Sine rule, cosine rule and area of a non-right-angled triangle
These rules extend trigonometry beyond right-angled triangles. They appear on CCEA Paper 2 (calculator) and are assessed at Higher tier (and sometimes Foundation tier for the basic area formula).
When to use which rule
| Given information | Use |
|---|---|
| Two sides + one opposite angle (or two angles + one side) | Sine rule |
| Two sides + the included angle (SAS) | Cosine rule (find third side) |
| All three sides (SSS) | Cosine rule (find an angle) |
| Two sides + any angle + area needed | Area formula |
The sine rule
$$\frac{a}{\sin A} = \frac{b}{\sin B} = \frac{c}{\sin C}$$
Or equivalently (for finding angles):
$$\frac{\sin A}{a} = \frac{\sin B}{b} = \frac{\sin C}{c}$$
Where a, b, c are sides opposite angles A, B, C respectively.

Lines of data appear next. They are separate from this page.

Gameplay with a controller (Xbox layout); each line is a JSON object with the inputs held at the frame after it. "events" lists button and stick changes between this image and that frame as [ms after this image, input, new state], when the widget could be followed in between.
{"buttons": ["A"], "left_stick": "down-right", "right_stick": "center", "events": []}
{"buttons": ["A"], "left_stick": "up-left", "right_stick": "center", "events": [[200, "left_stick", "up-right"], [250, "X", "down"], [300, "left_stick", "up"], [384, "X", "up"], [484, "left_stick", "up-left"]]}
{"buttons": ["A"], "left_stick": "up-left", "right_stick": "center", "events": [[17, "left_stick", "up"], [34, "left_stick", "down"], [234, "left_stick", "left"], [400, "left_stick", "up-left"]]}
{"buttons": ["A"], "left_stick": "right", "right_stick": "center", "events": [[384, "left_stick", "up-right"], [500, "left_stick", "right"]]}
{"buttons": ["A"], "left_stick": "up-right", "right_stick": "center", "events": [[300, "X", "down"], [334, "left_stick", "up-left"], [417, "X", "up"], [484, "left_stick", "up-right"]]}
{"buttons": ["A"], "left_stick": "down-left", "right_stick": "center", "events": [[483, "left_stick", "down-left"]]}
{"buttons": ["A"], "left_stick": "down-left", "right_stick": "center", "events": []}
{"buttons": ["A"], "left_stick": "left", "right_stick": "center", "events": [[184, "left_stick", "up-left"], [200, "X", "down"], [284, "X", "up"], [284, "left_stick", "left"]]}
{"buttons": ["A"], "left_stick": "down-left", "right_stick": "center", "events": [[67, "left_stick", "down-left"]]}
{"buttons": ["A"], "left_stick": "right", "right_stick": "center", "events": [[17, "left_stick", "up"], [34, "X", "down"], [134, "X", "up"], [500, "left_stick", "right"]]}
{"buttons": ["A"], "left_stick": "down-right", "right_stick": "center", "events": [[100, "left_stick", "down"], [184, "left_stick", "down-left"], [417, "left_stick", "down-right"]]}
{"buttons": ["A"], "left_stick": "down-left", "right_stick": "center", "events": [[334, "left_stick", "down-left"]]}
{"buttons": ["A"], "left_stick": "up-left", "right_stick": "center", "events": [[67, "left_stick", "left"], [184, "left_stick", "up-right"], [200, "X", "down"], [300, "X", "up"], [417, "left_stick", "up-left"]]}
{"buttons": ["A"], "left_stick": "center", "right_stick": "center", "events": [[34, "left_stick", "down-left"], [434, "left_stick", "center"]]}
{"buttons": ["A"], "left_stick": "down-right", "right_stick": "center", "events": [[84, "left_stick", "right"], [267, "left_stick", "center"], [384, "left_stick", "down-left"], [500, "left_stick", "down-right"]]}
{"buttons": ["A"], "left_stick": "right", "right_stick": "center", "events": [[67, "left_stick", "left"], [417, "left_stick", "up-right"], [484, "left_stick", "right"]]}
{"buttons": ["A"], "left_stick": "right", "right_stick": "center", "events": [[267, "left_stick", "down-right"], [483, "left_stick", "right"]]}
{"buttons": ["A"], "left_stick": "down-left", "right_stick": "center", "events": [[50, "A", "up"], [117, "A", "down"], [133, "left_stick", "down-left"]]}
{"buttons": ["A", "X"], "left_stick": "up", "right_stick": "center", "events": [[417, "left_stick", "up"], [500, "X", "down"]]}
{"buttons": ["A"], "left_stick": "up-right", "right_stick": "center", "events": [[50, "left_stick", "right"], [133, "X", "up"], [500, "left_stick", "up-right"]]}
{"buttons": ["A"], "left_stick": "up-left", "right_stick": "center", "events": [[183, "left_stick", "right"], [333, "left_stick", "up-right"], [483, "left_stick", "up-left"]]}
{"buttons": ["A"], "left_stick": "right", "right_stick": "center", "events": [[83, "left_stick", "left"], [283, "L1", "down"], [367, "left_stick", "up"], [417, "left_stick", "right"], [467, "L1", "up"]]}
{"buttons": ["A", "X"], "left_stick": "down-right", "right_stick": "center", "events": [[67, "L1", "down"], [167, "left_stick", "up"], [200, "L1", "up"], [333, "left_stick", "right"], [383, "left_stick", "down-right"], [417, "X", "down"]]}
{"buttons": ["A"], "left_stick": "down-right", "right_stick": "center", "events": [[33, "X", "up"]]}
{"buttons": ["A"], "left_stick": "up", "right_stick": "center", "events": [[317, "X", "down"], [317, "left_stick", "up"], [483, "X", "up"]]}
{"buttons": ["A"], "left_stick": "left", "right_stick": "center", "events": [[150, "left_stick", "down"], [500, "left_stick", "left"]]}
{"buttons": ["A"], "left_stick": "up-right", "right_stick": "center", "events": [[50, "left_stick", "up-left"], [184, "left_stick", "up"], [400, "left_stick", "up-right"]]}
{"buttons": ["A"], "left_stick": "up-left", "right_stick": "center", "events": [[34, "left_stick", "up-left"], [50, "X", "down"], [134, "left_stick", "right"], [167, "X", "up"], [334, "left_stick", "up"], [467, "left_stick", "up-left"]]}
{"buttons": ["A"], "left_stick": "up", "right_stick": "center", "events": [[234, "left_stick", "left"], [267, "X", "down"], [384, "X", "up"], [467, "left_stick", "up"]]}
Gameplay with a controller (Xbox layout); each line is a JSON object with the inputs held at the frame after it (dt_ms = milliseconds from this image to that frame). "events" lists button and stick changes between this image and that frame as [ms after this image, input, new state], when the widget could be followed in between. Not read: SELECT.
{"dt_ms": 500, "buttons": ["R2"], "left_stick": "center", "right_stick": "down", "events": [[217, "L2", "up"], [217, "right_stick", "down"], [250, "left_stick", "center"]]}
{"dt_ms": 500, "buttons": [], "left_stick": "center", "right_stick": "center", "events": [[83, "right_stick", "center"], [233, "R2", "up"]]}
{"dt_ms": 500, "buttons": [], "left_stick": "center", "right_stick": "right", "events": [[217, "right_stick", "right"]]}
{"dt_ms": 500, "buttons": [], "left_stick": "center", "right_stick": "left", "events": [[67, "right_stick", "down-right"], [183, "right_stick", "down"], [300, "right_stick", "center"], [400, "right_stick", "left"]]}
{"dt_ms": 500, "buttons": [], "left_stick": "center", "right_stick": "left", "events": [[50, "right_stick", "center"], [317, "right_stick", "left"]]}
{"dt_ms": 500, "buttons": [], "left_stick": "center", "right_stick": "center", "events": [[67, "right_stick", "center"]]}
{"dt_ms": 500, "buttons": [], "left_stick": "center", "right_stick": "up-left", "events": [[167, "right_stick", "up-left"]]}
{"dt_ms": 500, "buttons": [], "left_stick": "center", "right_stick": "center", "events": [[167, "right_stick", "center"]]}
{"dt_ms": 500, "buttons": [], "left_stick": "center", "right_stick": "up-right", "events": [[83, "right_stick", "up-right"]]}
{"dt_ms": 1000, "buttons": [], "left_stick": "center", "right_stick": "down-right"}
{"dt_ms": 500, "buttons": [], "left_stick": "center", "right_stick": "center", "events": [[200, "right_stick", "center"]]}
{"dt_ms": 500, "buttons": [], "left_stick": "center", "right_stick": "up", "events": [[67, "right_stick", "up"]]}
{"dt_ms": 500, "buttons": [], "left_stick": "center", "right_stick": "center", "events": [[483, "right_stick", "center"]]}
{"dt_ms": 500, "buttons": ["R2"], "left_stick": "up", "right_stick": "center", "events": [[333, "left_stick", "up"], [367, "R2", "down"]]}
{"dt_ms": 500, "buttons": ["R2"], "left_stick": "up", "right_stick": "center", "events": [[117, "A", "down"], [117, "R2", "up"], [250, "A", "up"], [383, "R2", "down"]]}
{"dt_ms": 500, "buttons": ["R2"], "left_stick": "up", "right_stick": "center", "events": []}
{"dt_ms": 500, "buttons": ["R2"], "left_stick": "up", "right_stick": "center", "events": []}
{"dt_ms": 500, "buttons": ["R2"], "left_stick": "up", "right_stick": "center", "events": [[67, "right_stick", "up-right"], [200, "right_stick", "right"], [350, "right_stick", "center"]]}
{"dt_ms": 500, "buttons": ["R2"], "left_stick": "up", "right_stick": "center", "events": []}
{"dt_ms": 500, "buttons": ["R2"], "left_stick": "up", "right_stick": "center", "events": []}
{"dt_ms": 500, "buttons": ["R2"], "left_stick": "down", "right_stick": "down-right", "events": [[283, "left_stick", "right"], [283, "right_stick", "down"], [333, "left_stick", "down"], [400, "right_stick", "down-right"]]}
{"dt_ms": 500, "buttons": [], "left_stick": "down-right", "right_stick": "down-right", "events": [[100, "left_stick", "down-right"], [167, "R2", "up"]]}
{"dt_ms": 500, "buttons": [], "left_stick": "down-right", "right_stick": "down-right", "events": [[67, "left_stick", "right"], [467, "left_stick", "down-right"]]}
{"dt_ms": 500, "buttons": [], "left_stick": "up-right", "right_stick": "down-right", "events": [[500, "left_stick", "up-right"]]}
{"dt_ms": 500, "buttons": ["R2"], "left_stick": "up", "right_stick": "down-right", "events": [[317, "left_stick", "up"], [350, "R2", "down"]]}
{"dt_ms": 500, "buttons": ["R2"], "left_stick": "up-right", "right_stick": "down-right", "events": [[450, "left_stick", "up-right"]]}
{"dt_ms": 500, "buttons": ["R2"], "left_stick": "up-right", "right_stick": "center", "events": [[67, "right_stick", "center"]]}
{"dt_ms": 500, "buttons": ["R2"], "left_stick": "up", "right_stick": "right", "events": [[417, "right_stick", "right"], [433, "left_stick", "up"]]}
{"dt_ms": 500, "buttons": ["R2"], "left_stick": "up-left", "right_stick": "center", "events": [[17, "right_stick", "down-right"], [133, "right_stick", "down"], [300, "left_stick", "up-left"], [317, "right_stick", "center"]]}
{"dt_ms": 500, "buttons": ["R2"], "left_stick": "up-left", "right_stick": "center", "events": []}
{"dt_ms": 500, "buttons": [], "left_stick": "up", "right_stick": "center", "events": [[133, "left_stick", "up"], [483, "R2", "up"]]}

Finding a side: a = b × sin A / sin B. Finding an angle: sin A = a × sin B / b, then A = sin⁻¹(...).
The ambiguous case (Higher): when given two sides and a non-included angle (SSA), there may be two possible triangles. Check if the second angle is also valid.
The cosine rule
Finding a side: a² = b² + c² − 2bc cos A.
Finding an angle: cos A = (b² + c² − a²) / (2bc).
Note: the cosine rule reduces to Pythagoras when A = 90° (cos 90° = 0).
Area of a triangle
$$\text{Area} = \frac{1}{2}ab \sin C$$
Where a and b are two known sides and C is the included angle (the angle between those two sides).
Example: two sides of 8 cm and 11 cm with included angle 42°. Area = ½ × 8 × 11 × sin 42° = 44 × 0.6691... ≈ 29.4 cm².
CCEA examiner context
CCEA Paper 2 often presents these in context: bearings, navigation, surveying, triangular fields. Always draw a diagram and label the sides and angles clearly before choosing a rule.
⚠Common mistakes
- Using SOHCAHTOA on non-right-angled triangles — it only works on right-angled triangles.
- Misidentifying the included angle in the cosine rule or area formula.
- Rounding intermediate answers: keep full calculator accuracy until the final answer.
- Ambiguous case: forgetting there may be two triangles (the obtuse solution).
- Cosine rule for angle: a common error is writing (a² − b² − c²) / 2bc instead of (b² + c² − a²) / 2bc.